__What you need to do__: Find how many lines in the material hold the word "危険な天才たち", then state that number and nothing more.

__Records to process__:
—————

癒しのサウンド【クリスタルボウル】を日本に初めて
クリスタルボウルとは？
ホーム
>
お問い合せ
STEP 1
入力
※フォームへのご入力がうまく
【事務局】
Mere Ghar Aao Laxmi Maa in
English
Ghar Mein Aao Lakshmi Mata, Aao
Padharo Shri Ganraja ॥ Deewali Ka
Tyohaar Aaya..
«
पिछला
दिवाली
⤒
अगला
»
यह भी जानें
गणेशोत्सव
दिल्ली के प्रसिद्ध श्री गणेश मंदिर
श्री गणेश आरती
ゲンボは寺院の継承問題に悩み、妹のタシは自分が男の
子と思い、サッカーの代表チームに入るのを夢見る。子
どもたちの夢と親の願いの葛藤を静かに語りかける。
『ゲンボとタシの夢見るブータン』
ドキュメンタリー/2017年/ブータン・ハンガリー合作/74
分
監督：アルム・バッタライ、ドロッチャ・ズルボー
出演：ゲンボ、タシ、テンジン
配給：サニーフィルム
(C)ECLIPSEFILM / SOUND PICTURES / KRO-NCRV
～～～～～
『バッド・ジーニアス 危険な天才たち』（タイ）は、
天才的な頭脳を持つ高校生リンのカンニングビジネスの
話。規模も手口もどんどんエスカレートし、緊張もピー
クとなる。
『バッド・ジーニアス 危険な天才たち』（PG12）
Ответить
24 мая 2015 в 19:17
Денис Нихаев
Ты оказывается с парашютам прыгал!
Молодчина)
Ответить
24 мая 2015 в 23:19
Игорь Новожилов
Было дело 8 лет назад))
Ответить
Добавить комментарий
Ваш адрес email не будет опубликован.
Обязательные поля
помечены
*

—————

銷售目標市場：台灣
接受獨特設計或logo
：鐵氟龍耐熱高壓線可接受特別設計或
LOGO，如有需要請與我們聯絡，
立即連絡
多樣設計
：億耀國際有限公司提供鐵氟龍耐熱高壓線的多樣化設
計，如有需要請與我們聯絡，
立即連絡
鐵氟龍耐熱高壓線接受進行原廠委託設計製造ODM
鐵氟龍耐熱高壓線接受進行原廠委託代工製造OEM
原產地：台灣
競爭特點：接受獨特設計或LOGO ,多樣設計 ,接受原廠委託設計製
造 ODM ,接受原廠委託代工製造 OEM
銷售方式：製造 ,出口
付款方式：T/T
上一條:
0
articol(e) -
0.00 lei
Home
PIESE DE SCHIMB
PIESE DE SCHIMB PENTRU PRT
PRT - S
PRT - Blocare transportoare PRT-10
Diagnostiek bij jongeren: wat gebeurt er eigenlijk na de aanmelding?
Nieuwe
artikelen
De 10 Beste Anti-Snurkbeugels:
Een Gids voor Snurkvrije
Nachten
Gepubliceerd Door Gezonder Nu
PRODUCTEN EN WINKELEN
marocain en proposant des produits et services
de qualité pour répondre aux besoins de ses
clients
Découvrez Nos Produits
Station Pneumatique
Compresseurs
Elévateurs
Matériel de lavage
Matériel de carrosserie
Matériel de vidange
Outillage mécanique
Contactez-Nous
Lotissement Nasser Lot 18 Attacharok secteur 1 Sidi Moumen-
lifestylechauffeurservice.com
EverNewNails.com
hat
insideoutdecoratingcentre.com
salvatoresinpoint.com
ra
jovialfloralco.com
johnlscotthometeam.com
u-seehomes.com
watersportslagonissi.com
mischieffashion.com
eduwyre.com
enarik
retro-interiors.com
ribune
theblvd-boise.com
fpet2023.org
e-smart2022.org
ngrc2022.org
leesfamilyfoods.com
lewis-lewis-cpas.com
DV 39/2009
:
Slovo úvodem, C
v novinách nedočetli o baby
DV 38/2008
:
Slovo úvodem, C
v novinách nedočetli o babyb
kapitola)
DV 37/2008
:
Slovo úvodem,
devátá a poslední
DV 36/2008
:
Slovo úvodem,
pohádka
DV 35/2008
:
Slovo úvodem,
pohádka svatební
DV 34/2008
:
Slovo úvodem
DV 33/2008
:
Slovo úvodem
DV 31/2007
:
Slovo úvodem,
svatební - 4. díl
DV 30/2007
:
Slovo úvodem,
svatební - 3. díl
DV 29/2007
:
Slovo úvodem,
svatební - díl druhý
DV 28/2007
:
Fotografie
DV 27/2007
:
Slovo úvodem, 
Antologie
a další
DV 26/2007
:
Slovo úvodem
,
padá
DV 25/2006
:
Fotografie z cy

—————

__Reply__: 2